"Ada 100 ribuan pedagang yang terdampak langsung dengan larangan-larangan Ranperda KTR ini. Pedagang itu kan aset pasar yang harusnya dilindungi, diberdayakan, bukan ditekan dengan aturan yang tidak adil," tutur Ngadiran.
Ngadiran menambahkan, APPSI mendesak Pemprov dan DPRD DKI Jakarta agar pasar tradisional atau pasar rakyat dikecualikan dari kategori 'Tempat Umum' dalam penerapan KTR secara total.
Dalam kesempatan yang sama, Ketua Umum Asosiasi Pedagang Kaki Lima (APKLI), Ali Mahsun berharap agar Bapemperda DPRD DKI Jakarta segera meninjau ulang dan menunda pengesahan Ranperda KTR yang berdampak pada ekonomi rakyat.
"Kami menolak pasal-pasal yang mengatur jual beli rokok di dalam Raperda, DKI Jakarta. Baik itu jual rokok eceran maupun zonasi 200 meter dari sentra pendidikan, pelarangan pemajangan dan larangan merokok di area pasar, toko, dan rumah makan," ucapnya.
"Kami hadir hari ini mengetuk hati nurani wakil rakyat. Ini urusan perut!," tambah Ali Mahsun.

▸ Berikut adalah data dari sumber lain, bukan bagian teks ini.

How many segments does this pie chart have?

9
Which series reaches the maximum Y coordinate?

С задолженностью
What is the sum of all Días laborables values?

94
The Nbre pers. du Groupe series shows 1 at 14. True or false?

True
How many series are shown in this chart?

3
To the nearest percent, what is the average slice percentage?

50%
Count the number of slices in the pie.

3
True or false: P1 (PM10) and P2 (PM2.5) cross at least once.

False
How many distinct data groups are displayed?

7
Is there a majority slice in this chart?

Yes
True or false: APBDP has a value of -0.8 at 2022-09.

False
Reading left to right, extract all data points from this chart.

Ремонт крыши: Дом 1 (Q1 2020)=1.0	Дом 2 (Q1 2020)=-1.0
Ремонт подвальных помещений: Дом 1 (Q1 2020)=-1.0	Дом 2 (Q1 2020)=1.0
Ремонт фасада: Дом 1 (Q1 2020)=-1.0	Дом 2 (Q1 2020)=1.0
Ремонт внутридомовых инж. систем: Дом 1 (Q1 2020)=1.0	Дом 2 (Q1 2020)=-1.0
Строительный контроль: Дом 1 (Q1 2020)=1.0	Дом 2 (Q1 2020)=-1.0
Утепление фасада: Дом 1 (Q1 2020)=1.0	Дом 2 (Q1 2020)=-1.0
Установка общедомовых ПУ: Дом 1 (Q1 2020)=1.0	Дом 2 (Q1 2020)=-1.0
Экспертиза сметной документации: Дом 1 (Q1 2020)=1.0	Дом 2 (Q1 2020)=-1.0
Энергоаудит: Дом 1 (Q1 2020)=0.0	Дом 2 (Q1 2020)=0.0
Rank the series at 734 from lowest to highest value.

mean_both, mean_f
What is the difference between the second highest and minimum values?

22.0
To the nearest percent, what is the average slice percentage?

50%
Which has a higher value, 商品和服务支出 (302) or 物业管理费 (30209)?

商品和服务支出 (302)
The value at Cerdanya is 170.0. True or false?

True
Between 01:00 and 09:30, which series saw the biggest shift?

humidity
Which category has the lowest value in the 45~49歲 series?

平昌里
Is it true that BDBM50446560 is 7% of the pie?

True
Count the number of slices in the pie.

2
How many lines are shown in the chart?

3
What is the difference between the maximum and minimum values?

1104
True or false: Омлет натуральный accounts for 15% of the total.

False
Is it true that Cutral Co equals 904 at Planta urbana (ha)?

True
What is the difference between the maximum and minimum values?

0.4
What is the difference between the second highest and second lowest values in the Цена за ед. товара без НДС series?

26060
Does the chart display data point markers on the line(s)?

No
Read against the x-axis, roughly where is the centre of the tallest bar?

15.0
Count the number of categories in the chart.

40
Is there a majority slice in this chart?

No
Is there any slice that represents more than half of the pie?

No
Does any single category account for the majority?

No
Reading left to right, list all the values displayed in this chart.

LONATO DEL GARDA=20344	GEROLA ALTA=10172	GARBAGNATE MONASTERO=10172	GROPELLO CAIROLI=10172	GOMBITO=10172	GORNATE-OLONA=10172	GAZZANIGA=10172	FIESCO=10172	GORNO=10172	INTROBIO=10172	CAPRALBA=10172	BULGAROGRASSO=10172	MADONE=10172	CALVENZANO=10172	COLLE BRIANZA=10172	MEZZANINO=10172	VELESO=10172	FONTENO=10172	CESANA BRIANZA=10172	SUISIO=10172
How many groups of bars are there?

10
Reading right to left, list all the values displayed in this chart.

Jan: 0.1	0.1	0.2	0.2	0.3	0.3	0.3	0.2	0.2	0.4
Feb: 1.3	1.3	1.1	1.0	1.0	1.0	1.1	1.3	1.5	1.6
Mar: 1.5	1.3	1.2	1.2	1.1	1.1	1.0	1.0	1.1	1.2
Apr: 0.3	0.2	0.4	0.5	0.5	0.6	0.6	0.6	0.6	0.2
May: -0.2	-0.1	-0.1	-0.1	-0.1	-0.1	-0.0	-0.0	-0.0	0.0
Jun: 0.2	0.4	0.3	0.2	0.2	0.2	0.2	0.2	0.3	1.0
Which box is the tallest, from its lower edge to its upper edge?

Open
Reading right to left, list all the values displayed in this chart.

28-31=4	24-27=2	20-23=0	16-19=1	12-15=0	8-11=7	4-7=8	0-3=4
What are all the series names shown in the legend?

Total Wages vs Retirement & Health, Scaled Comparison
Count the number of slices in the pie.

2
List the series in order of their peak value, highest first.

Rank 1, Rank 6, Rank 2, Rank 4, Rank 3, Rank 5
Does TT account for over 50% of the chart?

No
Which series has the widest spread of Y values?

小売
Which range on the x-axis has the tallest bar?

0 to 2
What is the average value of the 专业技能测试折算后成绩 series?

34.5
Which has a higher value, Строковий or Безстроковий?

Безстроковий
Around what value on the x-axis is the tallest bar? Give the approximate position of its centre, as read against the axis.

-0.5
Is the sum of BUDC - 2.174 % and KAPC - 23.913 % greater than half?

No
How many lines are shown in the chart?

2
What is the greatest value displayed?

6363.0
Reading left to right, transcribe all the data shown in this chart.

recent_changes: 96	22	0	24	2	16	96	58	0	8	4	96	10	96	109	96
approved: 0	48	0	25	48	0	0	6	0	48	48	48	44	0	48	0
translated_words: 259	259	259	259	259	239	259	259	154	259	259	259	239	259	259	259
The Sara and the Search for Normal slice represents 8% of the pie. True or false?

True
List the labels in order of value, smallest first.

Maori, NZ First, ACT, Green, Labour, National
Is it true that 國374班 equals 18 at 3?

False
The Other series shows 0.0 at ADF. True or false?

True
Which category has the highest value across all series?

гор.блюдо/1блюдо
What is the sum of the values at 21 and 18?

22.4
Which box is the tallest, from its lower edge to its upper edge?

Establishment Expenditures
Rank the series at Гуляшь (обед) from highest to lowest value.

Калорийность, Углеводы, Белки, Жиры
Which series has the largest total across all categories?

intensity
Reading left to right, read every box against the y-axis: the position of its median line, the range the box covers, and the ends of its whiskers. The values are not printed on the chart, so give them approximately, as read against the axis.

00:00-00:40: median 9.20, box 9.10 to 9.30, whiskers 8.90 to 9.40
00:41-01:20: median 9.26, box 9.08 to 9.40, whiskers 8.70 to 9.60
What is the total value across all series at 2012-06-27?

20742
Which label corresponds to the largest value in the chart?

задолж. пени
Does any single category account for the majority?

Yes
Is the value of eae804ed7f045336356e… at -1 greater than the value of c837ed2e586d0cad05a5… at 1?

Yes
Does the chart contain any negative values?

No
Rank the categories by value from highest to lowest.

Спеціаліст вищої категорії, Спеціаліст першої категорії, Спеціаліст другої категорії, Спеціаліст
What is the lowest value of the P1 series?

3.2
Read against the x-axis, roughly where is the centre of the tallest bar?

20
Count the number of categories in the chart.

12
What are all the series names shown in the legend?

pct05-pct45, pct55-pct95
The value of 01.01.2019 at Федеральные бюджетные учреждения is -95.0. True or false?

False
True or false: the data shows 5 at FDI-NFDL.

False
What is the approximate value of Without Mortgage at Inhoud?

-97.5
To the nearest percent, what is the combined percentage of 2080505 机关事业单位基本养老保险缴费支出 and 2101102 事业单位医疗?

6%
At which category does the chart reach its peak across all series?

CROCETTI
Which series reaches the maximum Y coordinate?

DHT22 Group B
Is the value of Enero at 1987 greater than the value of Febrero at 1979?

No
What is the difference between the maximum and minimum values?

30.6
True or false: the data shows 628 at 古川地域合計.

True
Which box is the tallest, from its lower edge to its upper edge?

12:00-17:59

Protes juga dilayangkan Asosiasi pedagang warteg. Ketua Komunitas Warteg Merah Putih, Izzudin Zidan menilai larangan penjualan rokok pada Raperda KTR secara tidak langsung dapat mematikan pedagang kecil.
Ia mencontohkan warung makannya yang tidak mempunyai ukuran luas, dan tidak bisa menyediakan ruangan khusus untuk merokok.
“Tolong dibatalkan semua pasal-pasal yang mengatur jual beli rokok. Kami tidak sanggup dibebani Raperda KTR. Kami cuma mau bertahan,” kata Zidan.